• _Your task_
Look through the records below for the line with "618 283 6.42" and the line with "251 172 3.32", then return those lines and all lines between, exactly.
[Records provided — start]
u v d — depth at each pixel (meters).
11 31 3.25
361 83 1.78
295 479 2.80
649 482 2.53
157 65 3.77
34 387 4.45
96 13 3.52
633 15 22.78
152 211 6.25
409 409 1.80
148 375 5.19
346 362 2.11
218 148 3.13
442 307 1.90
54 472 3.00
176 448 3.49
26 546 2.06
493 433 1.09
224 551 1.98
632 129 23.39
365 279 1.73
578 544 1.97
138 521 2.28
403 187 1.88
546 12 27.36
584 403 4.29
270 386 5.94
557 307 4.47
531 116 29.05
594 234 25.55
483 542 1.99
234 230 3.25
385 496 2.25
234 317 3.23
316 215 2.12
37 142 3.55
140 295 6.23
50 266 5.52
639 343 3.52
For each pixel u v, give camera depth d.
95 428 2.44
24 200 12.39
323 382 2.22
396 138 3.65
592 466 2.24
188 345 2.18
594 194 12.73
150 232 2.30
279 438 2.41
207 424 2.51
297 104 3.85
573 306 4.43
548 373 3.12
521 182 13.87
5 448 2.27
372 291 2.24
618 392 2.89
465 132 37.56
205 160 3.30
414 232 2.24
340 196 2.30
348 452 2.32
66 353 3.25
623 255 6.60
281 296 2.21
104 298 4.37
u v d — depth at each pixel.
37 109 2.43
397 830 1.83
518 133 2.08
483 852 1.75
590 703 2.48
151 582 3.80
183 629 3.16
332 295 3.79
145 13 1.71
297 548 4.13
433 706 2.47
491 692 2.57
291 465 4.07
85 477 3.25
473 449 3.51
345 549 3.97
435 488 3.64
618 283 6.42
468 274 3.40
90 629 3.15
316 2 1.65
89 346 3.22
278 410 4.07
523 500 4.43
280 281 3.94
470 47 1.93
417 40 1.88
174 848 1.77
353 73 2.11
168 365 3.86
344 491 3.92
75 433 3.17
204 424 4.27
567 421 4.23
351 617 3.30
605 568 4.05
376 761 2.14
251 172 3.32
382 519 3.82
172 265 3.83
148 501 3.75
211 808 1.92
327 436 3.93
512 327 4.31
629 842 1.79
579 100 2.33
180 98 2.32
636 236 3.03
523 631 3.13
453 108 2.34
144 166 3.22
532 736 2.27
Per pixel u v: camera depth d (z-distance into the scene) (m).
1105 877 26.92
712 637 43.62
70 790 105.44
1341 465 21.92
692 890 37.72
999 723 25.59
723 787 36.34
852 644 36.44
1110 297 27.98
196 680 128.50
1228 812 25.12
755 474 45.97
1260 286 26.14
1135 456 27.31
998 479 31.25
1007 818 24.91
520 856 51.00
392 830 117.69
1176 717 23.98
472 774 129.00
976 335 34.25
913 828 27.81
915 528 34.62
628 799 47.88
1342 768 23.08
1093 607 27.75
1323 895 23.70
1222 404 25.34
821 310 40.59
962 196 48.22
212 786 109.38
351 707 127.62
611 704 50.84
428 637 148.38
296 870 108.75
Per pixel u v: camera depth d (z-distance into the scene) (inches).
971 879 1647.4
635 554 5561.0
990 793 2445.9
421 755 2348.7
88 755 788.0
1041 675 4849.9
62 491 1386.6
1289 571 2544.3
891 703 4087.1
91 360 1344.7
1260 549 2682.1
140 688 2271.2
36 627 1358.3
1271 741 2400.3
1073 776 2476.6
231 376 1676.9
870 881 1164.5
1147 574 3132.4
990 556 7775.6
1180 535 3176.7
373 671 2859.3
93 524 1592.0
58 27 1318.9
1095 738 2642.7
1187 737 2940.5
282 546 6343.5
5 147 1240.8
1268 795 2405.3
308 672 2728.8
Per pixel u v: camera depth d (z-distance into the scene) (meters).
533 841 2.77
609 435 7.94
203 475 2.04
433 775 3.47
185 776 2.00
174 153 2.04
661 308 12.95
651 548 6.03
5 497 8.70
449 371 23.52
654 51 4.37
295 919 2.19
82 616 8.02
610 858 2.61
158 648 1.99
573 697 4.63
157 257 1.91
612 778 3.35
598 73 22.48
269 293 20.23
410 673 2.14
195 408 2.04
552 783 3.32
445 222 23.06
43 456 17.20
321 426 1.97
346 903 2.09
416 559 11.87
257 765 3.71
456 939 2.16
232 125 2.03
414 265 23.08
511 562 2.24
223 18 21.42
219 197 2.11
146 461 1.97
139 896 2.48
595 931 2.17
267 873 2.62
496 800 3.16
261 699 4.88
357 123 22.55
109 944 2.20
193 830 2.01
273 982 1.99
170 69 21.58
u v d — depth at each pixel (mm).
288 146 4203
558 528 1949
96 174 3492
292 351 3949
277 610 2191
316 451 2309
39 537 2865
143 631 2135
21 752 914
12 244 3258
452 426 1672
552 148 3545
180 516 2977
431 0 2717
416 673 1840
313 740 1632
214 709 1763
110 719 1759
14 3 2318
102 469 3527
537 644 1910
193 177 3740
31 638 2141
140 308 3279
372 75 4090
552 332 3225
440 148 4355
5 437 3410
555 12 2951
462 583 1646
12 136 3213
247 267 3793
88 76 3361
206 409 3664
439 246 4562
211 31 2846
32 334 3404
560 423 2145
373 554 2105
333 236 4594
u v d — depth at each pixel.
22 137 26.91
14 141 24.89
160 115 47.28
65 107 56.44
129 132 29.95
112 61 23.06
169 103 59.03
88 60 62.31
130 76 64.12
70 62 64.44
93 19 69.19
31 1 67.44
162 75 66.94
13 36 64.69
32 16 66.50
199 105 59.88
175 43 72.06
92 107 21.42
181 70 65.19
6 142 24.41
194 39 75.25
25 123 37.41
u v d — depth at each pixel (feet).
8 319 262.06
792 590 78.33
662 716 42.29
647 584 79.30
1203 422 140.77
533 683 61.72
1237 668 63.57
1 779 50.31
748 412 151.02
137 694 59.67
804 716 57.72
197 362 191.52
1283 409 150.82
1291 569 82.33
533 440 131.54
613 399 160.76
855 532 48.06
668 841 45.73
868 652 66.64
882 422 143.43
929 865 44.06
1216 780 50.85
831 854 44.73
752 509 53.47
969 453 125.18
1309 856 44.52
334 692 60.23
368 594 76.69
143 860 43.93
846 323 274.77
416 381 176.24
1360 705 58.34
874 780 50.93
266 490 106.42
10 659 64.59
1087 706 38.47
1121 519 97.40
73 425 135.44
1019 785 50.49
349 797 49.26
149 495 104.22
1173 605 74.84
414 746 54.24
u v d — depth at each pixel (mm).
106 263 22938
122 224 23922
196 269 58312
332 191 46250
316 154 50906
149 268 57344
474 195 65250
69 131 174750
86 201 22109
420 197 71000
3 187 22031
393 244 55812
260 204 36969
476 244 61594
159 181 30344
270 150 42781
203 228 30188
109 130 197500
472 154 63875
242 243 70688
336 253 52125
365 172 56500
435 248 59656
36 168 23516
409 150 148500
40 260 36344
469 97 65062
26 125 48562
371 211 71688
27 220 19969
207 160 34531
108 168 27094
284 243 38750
[Records provided — finish]
• _Solution to this problem_
618 283 6.42
468 274 3.40
90 629 3.15
316 2 1.65
89 346 3.22
278 410 4.07
523 500 4.43
280 281 3.94
470 47 1.93
417 40 1.88
174 848 1.77
353 73 2.11
168 365 3.86
344 491 3.92
75 433 3.17
204 424 4.27
567 421 4.23
351 617 3.30
605 568 4.05
376 761 2.14
251 172 3.32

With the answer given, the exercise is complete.